Was the Dropping of Atomic Bombs by the United States on Japanese Cities a Justifiable Way to End World War II? Sophia Burk Word Count: 2180 IB Number: 001506 - Section 1: Identification and Evaluation of Sources The research for this paper is centered around the question: “Was the atomic bombing of
Japan by the US in WWII justified?”. The bombings were in response to Japan’s refusal to surrender in 1945, and have been heatedly debated throughout history due to their highly controversial effects. A memorandum from the US major general, L. R. Groves, to the US secretary of war written on April 23, 1945 outlining the details of the bombing and its reasoning proved useful to this investigation because it is a primary source and gives insight into how and why the US decided to drop the atomic bombs. The letter outlines the rationale behind the use of the atomic bombs and includes extensive information regarding the methods used to create, fund, and locate the bombs.

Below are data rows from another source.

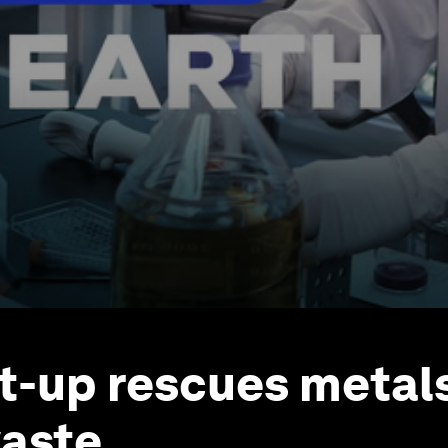
rt-up rescues metal
aste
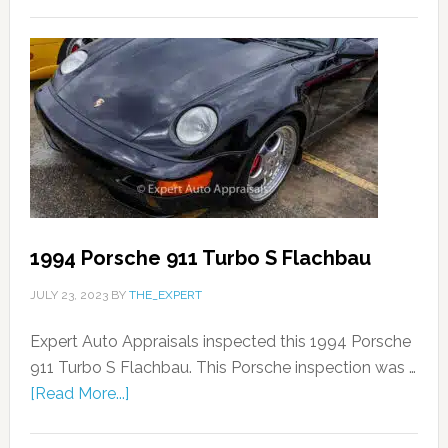
1994 Porsche 911 Turbo S Flachbau
JULY 23, 2023
BY
THE_EXPERT
Expert Auto Appraisals inspected this 1994 Porsche
911 Turbo S Flachbau. This Porsche inspection was …
[Read More...]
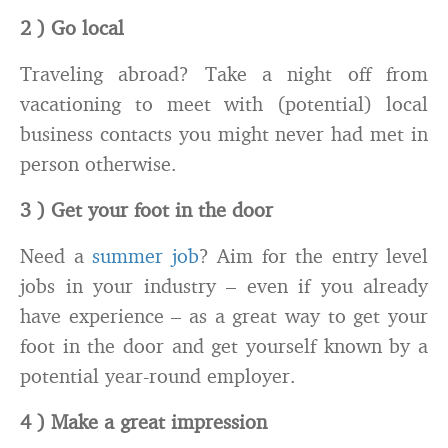
2 ) Go local
Traveling abroad? Take a night off from
vacationing to meet with (potential) local
business contacts you might never had met in
person otherwise.
3 ) Get your foot in the door
Need a
summer job
? Aim for the entry level
jobs in your industry – even if you already
have experience – as a great way to get your
foot in the door and get yourself known by a
potential year-round employer.
4 ) Make a great impression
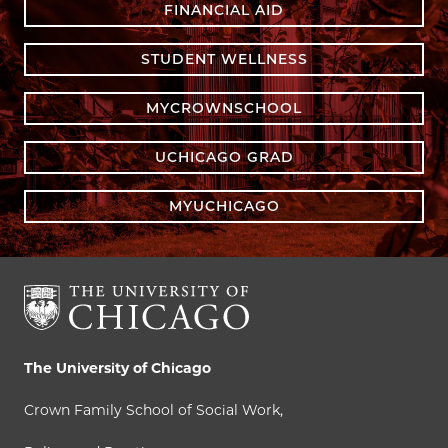
FINANCIAL AID
STUDENT WELLNESS
MYCROWNSCHOOL
UCHICAGO GRAD
MYUCHICAGO
The University of Chicago
Crown Family School of Social Work,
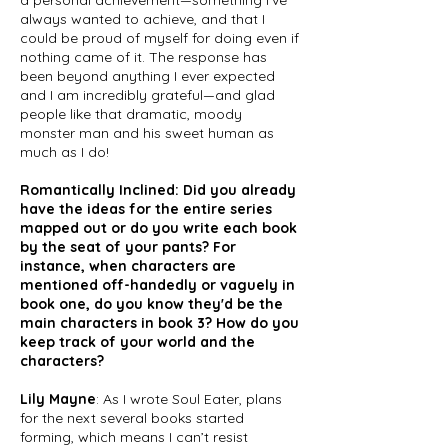
a personal achievement—something I’ve
always wanted to achieve, and that I
could be proud of myself for doing even if
nothing came of it. The response has
been beyond anything I ever expected
and I am incredibly grateful—and glad
people like that dramatic, moody
monster man and his sweet human as
much as I do!
Romantically Inclined: Did you already
have the ideas for the entire series
mapped out or do you write each book
by the seat of your pants? For
instance, when characters are
mentioned off-handedly or vaguely in
book one, do you know they'd be the
main characters in book 3? How do you
keep track of your world and the
characters?
Lily Mayne
: As I wrote Soul Eater, plans
for the next several books started
forming, which means I can’t resist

The origin of the memorandum has value because the writer had first-hand experience and knew extensive information about the subject, demonstrating how US officials felt about the bombings. A value of purpose is that it was designed to inform and convince the reader of the details of the bombings’ value. A value of content is that it includes critical information about US opinions and strategies, giving insight into how the atomic bombing occured. A limitation of origin of this source is its singular author, so it does not include multiple perspectives or viewpoints. A single point of view means the letter lacks a wider perspective that would have made it more effective. A limitation of purpose is that it is designed to persuade American authorities, which leads to bias in the writing. Though this purpose is beneficial in prompting extensive research, it can also lead to persuasive language containing bias. The content is limited because while it addresses “postwar plans” in the letter, effects on America and Japan are not thoroughly discussed. Mass destruction was the main opposition at the time, so including information on danger would have presented a more thorough report. Section 2: Investigation World War II began in 1939 with Germany’s invasion of Poland and lasted for six years, until the Japanese surrendered to American forces in 1945. The war was fought between Allied
Powers of the United States, Great Britain, France, the Soviet Union, and China; and the Axis powers of Germany, Italy, and Japan (Royd-Smith/Hughes, 2018). The United States was prompted to enter WWII by the bombing of Pearl Harbor, a surprise attack on US military base by Japan on December 7, 1941. With the addition of the US and Soviet Union, the Allies quickly turned the tide on their Axis enemies. Germany was the first axis power to surrender in May of 1945, Italy followed in June, but Japan refused to give in to the Allied forces (Wilde, 2018).